Навь. Книга 3,

22
18
20
22
24
26
28
30

— Давай, — согласилась Мадлен, доставая нож.

Ну вот, избавленный от обертки пакет выглядел более или менее прилично — небольшой такой пластиковый бокс, в который обычно упаковывают более-менее ценные приборы. Я щелкнул замочками. Тоже ожидаемо — внутри флэшка в поролоновом ложементе, и записка из одного слова — «никнейм».

— Поехали обратно.

Дома я открыл на ноуте флэшку. Никнейм, говоришь? Да какой еще может быть — только один. Я ввел «Паленый», и сразу попал в каталог с фотографиями и документами, обозначенный «Фигуранты».

— Ого, сколько тут информации, — чуть не присвистнула Мадлен. — Откуда?

Я лишь усмехнулся. Вот тебе этого точно знать не надо, много будешь знать — не дадут состариться.

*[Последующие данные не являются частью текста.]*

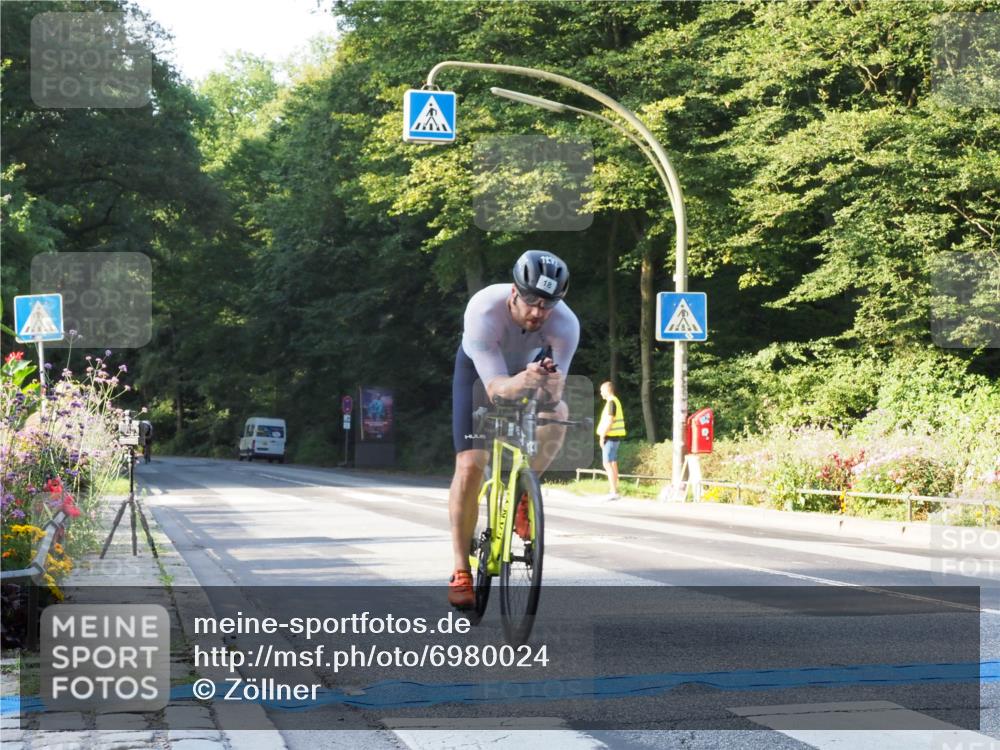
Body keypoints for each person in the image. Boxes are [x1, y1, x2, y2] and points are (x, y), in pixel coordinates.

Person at [448, 250, 579, 609]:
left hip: (526, 371)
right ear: (513, 293)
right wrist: (522, 379)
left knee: (558, 415)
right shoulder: (483, 310)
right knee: (471, 464)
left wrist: (548, 381)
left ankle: (524, 489)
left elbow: (556, 394)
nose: (538, 312)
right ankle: (460, 568)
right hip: (481, 375)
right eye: (532, 302)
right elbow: (495, 391)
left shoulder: (566, 325)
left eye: (548, 305)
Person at [596, 382, 626, 499]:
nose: (601, 393)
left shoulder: (611, 402)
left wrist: (602, 436)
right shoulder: (614, 401)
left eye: (601, 391)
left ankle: (613, 492)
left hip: (610, 437)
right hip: (614, 437)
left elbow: (610, 420)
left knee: (607, 463)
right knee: (613, 463)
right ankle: (614, 489)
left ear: (607, 390)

— Источник, о котором тебе знать не нужно, — я вошел в «Лос-Анджелес». Одна строчка. Джозеф Карпентер, агент ФБР Лос-Анджелесского отделения. С фотографии на меня смотрел оскалившийся по-американски в шестьдесят четыре зуба белый мужчина лет сорока, в дорогом костюме и на фоне матрасного флага САСШ.

Ну и что же с тобой сделать, агент Карпентер?

— Тебе дополнительно давали какие-нибудь указания? — спросил я Мадлен.

— Ликвидировать, — коротко ответила она. — При невозможности отхода — перейти к другой цели.

— Грохнуть федерала? — хмыкнул я. Папочка в своем репертуаре. За убийство федерала тут смертная казнь, если конечно поймают. А учитывая ресурсы Бюро, поймают почти со стопроцентной вероятностью.

— Не впервой, — сказала Мадлен, при этом не улыбаясь. — И это не очень сложно, особенно если не учитывать побочный ущерб. А так высокопоставленный федерал ничем от обычного человека не отличается, у него такая же дырка в заднице, и он так же смертен. А еще у него высокое самомнение, потому что он живет среди правоверных демократических американцев, соблюдающих законы, и его значок делает его равнее среди других равных. Ни у одного нормального американца рука не поднимется на копа или федерала.

— Ну ты даешь, — покачал головой я. — Зато негритянские и мексиканские банды их валят в товарном количестве.

— Даю, но не всем. Давай лучше почитаем досье. Боюсь даже представить, откуда оно, судя по объему, — она сделала жест, как будто собиралась щелкнуть по экрану. — Тут, наверное, и марка его любимых памперсов имеется…

Ну здесь она ошиблась. Про памперсы не было, а вот другие факты из его бурной жизни описаны всеобъемлюще. От психологических портретов, составленных, чувствуется, опытным профайлером, до распорядка дня — а вот тут чувствуется работа наружки. Причем судя по некоторым нюансам в документах, по нему работала не наши спецслужбы — ну оно и понятно, у папы своя разведка.

— Какие мысли? — я оторвался от экрана.

— Будем мочить. Тихо, без шума и фанатизма. Я посмотрела основных фигурантов — наши приоритетные цели в Нью-Йорке. И там ребята более битые, в УСС многие приходят с армейским опытом. Поэтому не надо их настораживать. Если эти крысы почуют опасность, то их придется отпустить на передержку, а это значит подобраться к ним на год или пару лет позже. Воспитательный момент теряется.

— Тогда давай проработаем, как и где, — я потянул к себе лист бумаги и карандаш.

Мы прошлись по распорядку дня и данным наружного наблюдения. Объект вел себя довольно спонтанно — видимо сказывалась профессиональная привычка не ездить два раза по одному и тому же маршруту, меняя их, как бог на душу положит, по донесениям от своего федерального билдинга аж целых три. Значит, любимый перехват на трассе исключался. Домой тоже приезжал, когда попало, а значит подкараулить в дорогом коттеджном поселке было чревато — там народ бдительный, любой сосед вызовет копов, если увидит ждущего у дома незнакомца. Ну а ликвидировать его дома вместе с домом было бы некомильфо — жена и двое детей. Побочный ущерб такого рода я считал неприемлемым, да и Мадлен похоже тоже не склонялась к этому варианту. К сожалению, Карпентер был примерным семьянином, и не ходил налево или по барам — видимо соблюдал приличия. Что было не гут. Ну а вести профессионала, надеясь на его спонтанный выход из машины по маршруту следования — слежку почует сразу.

— Смотри, въезд в его поселок только один. Каким бы он путем не перемещался, они сходятся здесь.